— Start Record list —
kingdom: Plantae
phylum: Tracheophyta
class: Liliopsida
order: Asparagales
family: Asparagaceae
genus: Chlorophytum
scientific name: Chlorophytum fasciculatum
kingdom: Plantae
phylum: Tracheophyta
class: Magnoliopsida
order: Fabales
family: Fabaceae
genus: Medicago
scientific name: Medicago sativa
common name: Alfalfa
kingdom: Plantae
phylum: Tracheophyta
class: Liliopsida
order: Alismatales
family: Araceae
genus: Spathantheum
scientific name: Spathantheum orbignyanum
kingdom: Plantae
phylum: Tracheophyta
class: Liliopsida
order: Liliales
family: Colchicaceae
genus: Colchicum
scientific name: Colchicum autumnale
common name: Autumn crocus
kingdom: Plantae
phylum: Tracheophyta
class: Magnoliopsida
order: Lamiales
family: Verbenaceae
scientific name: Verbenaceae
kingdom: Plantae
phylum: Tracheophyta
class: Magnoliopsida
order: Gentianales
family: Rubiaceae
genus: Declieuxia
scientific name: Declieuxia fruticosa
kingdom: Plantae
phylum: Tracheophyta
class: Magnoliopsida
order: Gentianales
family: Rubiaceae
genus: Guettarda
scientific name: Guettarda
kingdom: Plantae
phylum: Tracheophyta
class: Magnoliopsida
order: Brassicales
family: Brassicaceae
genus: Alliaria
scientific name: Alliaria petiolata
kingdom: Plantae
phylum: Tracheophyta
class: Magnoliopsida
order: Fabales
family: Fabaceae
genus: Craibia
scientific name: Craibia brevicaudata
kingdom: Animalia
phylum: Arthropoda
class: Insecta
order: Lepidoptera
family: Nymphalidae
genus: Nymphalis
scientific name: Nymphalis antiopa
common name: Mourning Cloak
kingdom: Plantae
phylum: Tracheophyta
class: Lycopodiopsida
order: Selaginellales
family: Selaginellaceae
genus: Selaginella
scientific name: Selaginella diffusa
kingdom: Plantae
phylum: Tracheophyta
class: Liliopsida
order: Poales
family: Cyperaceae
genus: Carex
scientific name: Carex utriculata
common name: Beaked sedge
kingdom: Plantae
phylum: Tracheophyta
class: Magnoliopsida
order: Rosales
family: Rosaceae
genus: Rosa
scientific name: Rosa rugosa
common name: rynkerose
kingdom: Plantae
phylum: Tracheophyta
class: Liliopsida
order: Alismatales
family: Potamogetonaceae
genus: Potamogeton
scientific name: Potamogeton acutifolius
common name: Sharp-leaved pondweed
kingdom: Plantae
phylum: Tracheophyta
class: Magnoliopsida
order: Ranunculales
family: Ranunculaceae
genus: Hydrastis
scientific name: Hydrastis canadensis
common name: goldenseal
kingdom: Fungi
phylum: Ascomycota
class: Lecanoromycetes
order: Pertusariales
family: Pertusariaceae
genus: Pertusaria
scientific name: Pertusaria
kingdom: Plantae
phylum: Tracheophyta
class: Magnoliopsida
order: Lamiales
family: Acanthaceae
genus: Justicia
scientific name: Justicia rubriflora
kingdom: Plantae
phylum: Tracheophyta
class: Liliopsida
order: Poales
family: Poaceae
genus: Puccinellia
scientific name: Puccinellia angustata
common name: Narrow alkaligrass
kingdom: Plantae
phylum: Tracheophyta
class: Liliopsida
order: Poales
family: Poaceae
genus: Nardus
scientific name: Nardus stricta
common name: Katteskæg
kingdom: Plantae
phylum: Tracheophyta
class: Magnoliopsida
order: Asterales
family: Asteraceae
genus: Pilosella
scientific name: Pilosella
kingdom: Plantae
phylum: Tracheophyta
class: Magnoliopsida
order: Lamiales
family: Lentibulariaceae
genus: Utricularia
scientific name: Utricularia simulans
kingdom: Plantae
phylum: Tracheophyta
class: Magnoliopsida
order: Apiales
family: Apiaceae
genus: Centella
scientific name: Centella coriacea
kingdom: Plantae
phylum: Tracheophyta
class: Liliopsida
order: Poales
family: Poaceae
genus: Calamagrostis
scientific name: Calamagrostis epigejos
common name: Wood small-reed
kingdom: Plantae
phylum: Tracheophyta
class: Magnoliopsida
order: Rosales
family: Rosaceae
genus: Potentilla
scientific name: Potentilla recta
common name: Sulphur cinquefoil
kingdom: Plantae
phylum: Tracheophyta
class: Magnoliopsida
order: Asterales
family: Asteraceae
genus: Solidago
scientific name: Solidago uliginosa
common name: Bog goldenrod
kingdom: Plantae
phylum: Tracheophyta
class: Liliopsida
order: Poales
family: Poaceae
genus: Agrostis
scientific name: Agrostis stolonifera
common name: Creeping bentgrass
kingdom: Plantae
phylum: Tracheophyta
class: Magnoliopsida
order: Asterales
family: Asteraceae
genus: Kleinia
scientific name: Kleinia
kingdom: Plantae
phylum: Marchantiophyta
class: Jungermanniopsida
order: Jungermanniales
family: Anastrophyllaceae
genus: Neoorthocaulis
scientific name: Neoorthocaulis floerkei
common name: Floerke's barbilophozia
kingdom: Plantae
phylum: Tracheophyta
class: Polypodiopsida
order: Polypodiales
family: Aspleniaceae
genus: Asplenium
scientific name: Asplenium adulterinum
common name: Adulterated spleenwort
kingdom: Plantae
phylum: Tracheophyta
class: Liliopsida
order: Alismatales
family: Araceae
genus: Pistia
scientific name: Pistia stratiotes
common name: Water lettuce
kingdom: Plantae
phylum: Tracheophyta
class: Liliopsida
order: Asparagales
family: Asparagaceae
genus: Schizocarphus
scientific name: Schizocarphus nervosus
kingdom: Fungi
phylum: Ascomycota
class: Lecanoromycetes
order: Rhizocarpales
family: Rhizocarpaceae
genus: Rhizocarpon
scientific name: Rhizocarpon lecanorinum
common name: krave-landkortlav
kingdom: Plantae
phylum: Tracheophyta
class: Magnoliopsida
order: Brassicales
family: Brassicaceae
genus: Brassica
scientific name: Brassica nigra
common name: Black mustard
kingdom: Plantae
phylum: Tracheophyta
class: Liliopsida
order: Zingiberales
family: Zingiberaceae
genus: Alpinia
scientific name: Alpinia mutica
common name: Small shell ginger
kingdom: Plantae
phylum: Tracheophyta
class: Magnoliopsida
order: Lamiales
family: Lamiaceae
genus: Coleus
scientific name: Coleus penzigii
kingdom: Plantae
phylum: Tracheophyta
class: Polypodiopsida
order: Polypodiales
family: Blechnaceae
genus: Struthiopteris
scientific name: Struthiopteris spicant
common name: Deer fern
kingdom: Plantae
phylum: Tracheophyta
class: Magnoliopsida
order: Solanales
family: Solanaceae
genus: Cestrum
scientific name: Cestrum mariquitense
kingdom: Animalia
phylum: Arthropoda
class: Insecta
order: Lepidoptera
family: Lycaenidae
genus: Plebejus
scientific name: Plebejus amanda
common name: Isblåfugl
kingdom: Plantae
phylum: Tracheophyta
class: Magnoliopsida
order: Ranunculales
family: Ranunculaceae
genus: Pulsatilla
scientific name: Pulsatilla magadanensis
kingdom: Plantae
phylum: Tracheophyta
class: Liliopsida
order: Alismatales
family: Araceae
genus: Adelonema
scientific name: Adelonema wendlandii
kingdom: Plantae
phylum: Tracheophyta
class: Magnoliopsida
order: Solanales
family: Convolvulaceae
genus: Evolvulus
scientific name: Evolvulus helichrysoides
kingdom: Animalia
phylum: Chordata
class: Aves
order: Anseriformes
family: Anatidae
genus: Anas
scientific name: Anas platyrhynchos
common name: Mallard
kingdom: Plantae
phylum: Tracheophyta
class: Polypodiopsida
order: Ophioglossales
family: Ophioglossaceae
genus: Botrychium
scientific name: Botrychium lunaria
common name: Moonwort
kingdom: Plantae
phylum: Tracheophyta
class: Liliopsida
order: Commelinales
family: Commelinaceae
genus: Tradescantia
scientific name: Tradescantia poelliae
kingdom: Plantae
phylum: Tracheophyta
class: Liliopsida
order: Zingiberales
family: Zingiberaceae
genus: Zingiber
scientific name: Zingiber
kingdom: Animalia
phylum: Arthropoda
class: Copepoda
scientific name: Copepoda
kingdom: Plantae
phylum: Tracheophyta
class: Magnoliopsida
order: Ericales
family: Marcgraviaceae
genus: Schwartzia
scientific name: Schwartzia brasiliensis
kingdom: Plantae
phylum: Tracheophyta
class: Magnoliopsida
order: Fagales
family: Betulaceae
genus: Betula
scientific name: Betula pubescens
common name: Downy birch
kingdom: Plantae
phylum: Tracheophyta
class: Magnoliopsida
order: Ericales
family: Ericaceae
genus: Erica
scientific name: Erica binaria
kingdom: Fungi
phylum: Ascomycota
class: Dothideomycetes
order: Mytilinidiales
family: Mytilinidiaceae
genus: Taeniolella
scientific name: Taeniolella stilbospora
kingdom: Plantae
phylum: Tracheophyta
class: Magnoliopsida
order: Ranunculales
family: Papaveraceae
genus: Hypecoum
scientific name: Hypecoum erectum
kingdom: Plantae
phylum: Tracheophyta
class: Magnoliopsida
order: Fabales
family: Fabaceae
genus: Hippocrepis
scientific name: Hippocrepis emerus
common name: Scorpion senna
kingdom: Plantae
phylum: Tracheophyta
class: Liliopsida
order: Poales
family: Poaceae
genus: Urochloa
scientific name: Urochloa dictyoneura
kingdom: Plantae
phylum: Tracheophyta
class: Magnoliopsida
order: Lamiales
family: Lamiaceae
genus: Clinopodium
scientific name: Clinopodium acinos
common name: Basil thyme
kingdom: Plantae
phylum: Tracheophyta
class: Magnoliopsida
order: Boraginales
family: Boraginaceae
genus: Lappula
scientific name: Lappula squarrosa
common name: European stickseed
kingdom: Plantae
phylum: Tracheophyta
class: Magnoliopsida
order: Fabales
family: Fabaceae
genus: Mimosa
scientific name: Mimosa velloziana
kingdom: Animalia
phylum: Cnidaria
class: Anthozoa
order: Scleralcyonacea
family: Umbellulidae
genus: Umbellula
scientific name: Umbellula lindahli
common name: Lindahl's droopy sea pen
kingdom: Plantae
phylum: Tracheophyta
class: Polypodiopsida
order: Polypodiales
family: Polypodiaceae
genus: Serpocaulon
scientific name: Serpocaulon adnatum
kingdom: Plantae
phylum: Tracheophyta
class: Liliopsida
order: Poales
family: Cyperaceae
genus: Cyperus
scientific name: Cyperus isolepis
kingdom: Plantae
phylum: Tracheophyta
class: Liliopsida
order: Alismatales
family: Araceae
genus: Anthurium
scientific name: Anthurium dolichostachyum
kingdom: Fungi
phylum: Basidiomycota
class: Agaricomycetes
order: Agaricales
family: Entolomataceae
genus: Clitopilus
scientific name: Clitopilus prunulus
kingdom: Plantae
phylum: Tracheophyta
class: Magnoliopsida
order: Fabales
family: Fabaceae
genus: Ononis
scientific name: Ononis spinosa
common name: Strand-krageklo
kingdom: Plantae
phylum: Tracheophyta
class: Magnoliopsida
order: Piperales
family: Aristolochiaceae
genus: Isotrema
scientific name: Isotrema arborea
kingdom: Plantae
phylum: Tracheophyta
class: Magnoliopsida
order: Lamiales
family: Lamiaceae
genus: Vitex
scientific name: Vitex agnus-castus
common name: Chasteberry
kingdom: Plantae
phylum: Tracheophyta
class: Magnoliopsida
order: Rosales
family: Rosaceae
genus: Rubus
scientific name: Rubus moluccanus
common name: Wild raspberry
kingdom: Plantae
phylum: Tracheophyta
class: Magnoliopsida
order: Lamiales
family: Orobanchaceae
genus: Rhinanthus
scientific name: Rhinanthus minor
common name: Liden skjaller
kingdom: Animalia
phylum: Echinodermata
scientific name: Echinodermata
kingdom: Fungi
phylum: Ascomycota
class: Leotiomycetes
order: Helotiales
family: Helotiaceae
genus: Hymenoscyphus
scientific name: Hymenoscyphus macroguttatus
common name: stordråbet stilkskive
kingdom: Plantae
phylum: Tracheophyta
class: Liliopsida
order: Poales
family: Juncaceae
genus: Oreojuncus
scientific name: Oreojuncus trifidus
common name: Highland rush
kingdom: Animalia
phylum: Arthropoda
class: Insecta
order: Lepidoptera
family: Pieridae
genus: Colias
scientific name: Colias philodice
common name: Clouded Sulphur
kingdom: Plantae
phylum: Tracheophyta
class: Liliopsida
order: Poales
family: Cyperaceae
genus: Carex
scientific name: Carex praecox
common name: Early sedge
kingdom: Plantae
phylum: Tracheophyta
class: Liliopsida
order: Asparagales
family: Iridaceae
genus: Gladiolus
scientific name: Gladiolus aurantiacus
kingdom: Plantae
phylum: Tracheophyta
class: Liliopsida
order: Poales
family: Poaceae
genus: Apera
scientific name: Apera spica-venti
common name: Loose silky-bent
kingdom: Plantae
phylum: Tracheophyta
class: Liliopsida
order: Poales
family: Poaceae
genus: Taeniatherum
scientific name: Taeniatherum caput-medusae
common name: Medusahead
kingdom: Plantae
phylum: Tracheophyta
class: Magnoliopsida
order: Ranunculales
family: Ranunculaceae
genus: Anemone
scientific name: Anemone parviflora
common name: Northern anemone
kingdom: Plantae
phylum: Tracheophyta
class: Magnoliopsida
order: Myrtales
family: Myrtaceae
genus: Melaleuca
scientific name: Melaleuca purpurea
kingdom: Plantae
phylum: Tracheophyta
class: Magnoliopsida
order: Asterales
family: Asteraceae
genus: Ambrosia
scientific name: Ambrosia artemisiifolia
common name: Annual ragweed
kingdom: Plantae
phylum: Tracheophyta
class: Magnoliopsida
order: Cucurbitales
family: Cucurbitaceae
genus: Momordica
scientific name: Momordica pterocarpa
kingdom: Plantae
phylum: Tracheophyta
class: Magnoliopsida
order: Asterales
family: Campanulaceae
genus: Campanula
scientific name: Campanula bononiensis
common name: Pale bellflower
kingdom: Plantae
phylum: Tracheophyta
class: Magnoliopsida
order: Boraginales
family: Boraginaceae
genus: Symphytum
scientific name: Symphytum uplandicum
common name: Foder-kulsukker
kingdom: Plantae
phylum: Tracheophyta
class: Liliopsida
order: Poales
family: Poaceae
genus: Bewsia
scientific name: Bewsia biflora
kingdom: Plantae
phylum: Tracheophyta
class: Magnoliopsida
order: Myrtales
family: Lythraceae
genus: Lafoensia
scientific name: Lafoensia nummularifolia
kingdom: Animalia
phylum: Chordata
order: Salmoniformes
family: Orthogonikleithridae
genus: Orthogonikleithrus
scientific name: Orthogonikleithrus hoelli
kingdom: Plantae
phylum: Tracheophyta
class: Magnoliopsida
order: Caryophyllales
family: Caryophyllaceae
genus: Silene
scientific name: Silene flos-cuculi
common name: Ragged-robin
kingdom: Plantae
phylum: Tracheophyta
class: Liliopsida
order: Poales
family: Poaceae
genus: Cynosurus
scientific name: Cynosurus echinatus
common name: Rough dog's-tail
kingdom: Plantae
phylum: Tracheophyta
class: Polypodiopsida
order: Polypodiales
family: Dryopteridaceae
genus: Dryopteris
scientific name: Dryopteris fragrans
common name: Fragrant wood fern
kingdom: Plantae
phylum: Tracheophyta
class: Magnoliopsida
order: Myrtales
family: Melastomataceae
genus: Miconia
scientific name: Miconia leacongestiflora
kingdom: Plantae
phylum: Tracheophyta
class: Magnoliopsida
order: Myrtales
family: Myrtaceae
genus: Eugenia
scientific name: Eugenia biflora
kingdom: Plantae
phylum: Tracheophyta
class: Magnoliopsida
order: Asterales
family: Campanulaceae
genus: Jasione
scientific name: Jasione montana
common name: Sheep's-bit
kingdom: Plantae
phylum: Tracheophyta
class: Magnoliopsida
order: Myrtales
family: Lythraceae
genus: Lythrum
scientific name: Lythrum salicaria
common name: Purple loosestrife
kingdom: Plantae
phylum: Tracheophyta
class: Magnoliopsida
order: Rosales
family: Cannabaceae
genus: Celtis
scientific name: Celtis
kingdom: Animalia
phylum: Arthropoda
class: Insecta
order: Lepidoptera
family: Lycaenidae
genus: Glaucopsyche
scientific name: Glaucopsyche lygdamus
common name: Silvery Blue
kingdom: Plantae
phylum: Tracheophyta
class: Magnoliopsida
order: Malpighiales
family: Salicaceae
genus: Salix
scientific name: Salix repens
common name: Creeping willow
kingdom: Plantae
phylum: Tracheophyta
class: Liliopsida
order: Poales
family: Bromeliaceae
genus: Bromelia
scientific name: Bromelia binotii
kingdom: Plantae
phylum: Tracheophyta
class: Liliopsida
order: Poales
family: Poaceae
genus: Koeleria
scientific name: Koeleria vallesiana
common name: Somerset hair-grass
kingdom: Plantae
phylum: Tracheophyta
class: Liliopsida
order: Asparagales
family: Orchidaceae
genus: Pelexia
— End Record list —
[Exercise objective]
Can you present the lines from the one containing "scientific name: Salix repens" through the end of the rows, both included, as a Markdown table with an Index column numbering each line and a Line column holding it, leaving out any blank lines?

[Result for this exercise]
| Index | Line |
|---|---|
| 1 | scientific name: Salix repens |
| 2 | common name: Creeping willow |
| 3 | kingdom: Plantae |
| 4 | phylum: Tracheophyta |
| 5 | class: Liliopsida |
| 6 | order: Poales |
| 7 | family: Bromeliaceae |
| 8 | genus: Bromelia |
| 9 | scientific name: Bromelia binotii |
| 10 | kingdom: Plantae |
| 11 | phylum: Tracheophyta |
| 12 | class: Liliopsida |
| 13 | order: Poales |
| 14 | family: Poaceae |
| 15 | genus: Koeleria |
| 16 | scientific name: Koeleria vallesiana |
| 17 | common name: Somerset hair-grass |
| 18 | kingdom: Plantae |
| 19 | phylum: Tracheophyta |
| 20 | class: Liliopsida |
| 21 | order: Asparagales |
| 22 | family: Orchidaceae |
| 23 | genus: Pelexia |